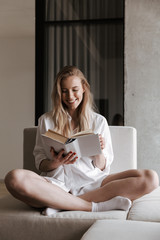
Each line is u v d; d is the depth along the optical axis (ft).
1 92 22.13
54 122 7.87
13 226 6.43
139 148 11.96
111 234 4.94
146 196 7.51
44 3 12.61
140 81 12.00
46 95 12.55
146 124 11.94
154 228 5.23
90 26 12.39
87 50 12.39
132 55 12.06
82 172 7.45
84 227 6.13
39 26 12.63
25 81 21.91
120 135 8.80
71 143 6.56
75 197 6.74
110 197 7.00
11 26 19.86
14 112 22.03
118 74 12.21
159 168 11.83
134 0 12.08
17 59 21.98
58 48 12.54
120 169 8.70
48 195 6.44
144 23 12.03
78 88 7.75
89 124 7.97
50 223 6.27
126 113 12.04
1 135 22.12
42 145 7.80
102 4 12.33
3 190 17.71
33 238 6.35
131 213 6.33
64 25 12.53
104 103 12.25
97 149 6.70
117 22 12.24
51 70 12.57
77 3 12.46
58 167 7.45
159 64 11.94
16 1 16.06
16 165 21.95
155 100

▬▬▬▬▬▬

◆ Work instructions ◆
Exactly the lines from the one holding "42 145 7.80" to the final line of the listing, both included, must make up the answer.

◆ Result for this task ◆
42 145 7.80
102 4 12.33
3 190 17.71
33 238 6.35
131 213 6.33
64 25 12.53
104 103 12.25
97 149 6.70
117 22 12.24
51 70 12.57
77 3 12.46
58 167 7.45
159 64 11.94
16 1 16.06
16 165 21.95
155 100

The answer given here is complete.